● Task set
1: In the blog post about preparing for a colonoscopy, what other procedure is the writer scheduled for during the same visit?
2: Quote the blog post about colonoscopy prep word for word, everything from "Doctors eagerly awaiting" down to "of it anymore.".
3: Extend the blog post about colonoscopy prep with new writing that picks up after its last paragraph.

● Document section
Doctors eagerly awaiting patients (Courtesy TipsTimes @ Flickr) |
The admonition set forth in that article rings in the ears of the timelapserunner today. Not only was this morning's run preparation for his first marathon, but the whole day today will be spend in preparation for his first ... ahem ... colonoscopy. To those of you who have been there and done that, you remember prep day with a fondness that lingers still, I'm sure. First, you don't get to eat. Well, at least not food. And in Louisiana, that is tantamount to cruel and unusual punishment. Secondly, you get to partake of that delicious never-ending cocktail. Not once, but twice. OK. I'm sorry. I won't speak of it anymore.
"East and West Shaking Hands ..." by Andrew Russell (Courtesy NPS) |
Oh, did I tell you that during the same pleasant visit we're also slated for an upper GI endoscopy? For you non-medical types like me, that an approach from the opposite side of the plantation to look at the front part of your acreage. (Don't you just love euphemisms?) This reward - the upper GI endoscopy - is a result of irrational honesty during my preparatory doctor's visit. Seems I said too much about some issue I have from time to time with swallowing. So you've been warned now. Answer too many questions truthfully and you'll get special treatment.

● Data extracts
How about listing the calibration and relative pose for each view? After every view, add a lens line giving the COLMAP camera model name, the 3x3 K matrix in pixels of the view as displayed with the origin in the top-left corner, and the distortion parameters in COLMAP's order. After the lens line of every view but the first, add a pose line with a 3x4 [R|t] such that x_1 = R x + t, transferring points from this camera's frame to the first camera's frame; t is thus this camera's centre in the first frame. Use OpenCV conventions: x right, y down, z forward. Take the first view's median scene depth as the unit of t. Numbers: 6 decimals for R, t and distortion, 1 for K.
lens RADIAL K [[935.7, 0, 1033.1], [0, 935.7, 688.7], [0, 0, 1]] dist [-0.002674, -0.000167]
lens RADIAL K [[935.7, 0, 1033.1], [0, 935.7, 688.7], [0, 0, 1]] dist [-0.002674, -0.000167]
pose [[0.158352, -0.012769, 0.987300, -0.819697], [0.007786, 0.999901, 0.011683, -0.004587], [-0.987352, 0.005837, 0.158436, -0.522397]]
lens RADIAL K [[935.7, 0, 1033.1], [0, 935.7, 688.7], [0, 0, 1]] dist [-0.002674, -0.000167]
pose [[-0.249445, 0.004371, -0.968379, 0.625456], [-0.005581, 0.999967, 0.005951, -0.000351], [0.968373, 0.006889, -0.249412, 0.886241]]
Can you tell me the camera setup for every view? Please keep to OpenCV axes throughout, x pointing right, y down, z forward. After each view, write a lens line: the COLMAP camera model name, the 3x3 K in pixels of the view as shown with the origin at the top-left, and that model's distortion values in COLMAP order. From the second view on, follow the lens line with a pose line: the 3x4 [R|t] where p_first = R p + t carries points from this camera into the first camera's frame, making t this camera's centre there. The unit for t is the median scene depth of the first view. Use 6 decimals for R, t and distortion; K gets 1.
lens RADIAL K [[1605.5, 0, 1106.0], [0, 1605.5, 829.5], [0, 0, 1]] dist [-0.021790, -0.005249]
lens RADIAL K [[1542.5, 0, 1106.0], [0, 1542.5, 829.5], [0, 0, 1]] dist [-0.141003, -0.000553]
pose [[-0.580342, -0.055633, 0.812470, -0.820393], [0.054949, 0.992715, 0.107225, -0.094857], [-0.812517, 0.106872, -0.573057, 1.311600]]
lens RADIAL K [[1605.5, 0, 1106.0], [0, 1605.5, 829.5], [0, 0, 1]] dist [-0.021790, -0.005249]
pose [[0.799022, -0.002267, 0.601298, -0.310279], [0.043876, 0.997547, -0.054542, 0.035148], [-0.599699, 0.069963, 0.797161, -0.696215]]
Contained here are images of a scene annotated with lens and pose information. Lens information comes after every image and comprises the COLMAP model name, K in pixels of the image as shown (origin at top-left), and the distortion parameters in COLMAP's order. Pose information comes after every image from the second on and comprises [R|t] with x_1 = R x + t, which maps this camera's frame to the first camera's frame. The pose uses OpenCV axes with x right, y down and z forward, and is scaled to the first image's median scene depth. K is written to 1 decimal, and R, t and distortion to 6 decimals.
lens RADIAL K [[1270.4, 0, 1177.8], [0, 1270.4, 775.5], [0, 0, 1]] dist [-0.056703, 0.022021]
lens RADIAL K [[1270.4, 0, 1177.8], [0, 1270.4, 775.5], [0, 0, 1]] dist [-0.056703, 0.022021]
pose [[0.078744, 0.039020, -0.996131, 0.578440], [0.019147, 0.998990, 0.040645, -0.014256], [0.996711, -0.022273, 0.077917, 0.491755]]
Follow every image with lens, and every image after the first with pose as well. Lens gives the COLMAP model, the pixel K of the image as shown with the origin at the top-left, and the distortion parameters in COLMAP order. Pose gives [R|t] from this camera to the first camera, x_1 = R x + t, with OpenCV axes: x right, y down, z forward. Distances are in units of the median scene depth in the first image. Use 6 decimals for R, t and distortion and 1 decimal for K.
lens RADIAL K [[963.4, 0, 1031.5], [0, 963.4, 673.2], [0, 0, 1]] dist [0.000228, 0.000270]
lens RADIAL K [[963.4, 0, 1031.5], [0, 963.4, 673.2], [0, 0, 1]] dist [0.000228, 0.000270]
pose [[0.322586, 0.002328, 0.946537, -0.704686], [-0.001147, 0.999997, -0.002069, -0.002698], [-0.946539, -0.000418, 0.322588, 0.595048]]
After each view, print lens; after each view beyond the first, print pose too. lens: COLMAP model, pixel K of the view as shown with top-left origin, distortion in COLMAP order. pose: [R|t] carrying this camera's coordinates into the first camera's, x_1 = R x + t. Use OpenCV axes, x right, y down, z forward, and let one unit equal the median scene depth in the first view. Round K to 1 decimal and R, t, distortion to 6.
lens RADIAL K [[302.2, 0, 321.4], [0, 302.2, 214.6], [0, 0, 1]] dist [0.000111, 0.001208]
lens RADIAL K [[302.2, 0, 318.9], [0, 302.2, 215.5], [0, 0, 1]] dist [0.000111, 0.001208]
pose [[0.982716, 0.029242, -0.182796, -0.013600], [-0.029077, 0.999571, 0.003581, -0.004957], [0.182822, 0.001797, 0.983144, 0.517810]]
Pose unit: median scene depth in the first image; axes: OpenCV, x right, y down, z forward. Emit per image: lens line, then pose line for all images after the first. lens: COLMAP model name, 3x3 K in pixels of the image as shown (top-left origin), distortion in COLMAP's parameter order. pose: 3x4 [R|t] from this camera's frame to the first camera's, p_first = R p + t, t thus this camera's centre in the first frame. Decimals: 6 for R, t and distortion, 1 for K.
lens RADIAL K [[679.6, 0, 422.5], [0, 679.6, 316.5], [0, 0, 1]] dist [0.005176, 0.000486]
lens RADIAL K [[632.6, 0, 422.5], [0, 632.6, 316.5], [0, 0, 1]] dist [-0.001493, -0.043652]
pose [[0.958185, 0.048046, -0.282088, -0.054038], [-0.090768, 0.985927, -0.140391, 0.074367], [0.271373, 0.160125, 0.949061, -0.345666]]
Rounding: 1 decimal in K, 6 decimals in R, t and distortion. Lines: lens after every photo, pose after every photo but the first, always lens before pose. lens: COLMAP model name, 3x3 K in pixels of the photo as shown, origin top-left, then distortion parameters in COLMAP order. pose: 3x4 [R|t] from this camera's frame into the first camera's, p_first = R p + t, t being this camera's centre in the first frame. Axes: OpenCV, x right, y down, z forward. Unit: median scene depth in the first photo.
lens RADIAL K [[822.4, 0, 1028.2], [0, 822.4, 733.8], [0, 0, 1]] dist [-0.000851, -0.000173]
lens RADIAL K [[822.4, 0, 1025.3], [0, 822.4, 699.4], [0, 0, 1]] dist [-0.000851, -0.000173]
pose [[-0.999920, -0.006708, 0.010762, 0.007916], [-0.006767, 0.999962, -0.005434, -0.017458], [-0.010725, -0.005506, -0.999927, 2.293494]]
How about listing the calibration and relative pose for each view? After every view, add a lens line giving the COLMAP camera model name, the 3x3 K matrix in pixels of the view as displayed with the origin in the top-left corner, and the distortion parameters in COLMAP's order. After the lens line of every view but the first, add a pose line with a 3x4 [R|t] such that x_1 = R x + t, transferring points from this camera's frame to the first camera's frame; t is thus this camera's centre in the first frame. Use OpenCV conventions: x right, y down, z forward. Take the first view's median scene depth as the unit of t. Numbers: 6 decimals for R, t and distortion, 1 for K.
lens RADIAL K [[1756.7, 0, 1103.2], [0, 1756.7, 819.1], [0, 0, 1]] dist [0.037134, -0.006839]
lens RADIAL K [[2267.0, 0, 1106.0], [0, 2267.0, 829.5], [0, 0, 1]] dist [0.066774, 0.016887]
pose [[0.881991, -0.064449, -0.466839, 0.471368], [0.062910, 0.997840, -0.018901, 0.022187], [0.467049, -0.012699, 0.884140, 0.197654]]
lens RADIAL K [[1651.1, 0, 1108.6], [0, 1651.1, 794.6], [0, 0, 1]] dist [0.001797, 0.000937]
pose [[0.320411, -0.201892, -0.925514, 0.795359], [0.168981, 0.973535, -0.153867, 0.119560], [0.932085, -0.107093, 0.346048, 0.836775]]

● Answers for the exercise
1: An upper GI endoscopy.

2:
Doctors eagerly awaiting patients (Courtesy TipsTimes @ Flickr) |
The admonition set forth in that article rings in the ears of the timelapserunner today. Not only was this morning's run preparation for his first marathon, but the whole day today will be spend in preparation for his first ... ahem ... colonoscopy. To those of you who have been there and done that, you remember prep day with a fondness that lingers still, I'm sure. First, you don't get to eat. Well, at least not food. And in Louisiana, that is tantamount to cruel and unusual punishment. Secondly, you get to partake of that delicious never-ending cocktail. Not once, but twice. OK. I'm sorry. I won't speak of it anymore.

3:
I figure that this rare collusion will elicit celebration much like that at Promontory Point, when the last spike was driven to connect the two sections of the first transcontinental railroad. The "lower GI" will meet up with the "upper GI" and all those in scrubs will celebrate with glasses of champagne. Fortunately, yours truly will be completely out of it during the festivities. I'll let you know in a later post how things came out, so-to-speak.